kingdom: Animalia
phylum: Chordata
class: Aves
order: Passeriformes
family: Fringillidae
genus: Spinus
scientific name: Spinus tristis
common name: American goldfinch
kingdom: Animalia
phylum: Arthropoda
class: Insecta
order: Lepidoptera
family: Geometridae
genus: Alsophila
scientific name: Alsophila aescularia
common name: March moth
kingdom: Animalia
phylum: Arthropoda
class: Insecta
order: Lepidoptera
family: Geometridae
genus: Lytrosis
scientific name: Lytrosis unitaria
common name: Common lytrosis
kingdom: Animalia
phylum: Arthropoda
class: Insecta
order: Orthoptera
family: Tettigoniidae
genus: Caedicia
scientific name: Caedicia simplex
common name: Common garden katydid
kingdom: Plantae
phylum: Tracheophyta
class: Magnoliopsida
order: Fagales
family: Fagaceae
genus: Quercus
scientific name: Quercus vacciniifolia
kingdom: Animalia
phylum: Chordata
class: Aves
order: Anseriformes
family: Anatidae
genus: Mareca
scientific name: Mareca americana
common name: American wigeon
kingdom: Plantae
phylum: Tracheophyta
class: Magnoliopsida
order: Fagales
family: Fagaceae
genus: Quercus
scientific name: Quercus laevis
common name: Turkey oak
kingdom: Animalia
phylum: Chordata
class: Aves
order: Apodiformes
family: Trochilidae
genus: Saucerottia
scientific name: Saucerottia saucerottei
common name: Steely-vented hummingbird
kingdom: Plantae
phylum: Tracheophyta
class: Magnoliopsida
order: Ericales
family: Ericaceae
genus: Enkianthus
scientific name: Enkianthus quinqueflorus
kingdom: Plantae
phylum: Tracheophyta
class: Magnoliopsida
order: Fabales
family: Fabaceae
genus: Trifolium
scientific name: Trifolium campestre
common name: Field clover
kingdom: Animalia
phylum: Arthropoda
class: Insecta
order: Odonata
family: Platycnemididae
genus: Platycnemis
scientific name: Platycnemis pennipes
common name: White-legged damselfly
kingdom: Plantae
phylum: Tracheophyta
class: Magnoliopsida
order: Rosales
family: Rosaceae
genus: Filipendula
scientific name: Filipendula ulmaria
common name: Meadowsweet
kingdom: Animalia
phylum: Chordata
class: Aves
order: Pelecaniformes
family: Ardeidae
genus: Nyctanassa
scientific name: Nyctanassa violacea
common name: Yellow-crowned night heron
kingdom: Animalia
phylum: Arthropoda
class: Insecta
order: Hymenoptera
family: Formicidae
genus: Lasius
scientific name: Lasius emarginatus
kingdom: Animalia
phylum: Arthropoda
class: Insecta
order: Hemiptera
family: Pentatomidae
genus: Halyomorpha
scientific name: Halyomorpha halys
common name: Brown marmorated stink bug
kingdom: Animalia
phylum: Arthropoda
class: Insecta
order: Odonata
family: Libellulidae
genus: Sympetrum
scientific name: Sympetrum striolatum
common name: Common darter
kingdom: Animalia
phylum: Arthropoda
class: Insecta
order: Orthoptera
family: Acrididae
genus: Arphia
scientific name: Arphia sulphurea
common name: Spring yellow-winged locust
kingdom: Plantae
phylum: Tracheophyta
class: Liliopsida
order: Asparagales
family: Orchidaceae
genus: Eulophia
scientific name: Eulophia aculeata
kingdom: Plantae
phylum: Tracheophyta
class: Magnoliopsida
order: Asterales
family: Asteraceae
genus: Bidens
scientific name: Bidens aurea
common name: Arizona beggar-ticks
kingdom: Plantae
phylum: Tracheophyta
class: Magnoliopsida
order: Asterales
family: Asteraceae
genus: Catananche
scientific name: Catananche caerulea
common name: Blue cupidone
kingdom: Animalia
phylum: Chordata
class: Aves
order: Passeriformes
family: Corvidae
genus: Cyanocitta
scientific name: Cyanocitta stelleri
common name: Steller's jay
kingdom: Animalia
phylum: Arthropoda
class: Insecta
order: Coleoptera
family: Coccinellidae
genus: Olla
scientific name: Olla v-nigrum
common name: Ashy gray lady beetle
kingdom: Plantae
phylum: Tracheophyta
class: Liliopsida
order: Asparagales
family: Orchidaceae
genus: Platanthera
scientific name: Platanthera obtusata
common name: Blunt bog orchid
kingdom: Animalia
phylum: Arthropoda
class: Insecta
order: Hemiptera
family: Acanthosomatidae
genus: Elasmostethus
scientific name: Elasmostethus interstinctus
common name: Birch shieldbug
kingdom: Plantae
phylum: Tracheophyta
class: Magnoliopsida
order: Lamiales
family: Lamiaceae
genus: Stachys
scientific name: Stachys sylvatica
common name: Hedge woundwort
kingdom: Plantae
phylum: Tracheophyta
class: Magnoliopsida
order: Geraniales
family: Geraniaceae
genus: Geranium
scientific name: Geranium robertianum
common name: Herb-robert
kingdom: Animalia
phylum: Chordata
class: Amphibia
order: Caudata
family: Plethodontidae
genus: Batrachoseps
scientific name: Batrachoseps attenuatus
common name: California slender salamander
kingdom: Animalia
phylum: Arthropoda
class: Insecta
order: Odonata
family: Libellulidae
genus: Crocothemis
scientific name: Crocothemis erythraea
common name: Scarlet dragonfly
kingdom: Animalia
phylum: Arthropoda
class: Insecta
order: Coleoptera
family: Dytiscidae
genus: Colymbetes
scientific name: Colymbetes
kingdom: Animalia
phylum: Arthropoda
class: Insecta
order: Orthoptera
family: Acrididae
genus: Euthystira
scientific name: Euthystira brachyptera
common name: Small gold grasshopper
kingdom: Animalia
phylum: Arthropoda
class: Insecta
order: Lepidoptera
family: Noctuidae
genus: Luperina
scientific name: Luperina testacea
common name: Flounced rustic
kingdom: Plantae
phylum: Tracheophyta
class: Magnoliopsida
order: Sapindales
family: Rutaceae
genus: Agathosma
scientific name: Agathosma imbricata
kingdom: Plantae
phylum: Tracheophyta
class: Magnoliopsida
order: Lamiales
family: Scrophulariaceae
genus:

_ _ _ _

Mettez en CSV à deux colonnes, « libellé » et « réponse », les lignes de la liste en commençant à celle qui contient "family: Ericaceae" et en terminant à celle qui contient "scientific name: Platycnemis pennipes", toutes deux incluses. Faites une rangée par ligne, chaque champ entre guillemets, avec les retours à la ligne remplacés par des espaces.

→ **RÉSULTAT CI-DESSOUS**
libellé,réponse
"family:","Ericaceae"
"genus:","Enkianthus"
"scientific name:","Enkianthus quinqueflorus"
"kingdom:","Plantae"
"phylum:","Tracheophyta"
"class:","Magnoliopsida"
"order:","Fabales"
"family:","Fabaceae"
"genus:","Trifolium"
"scientific name:","Trifolium campestre"
"common name:","Field clover"
"kingdom:","Animalia"
"phylum:","Arthropoda"
"class:","Insecta"
"order:","Odonata"
"family:","Platycnemididae"
"genus:","Platycnemis"
"scientific name:","Platycnemis pennipes"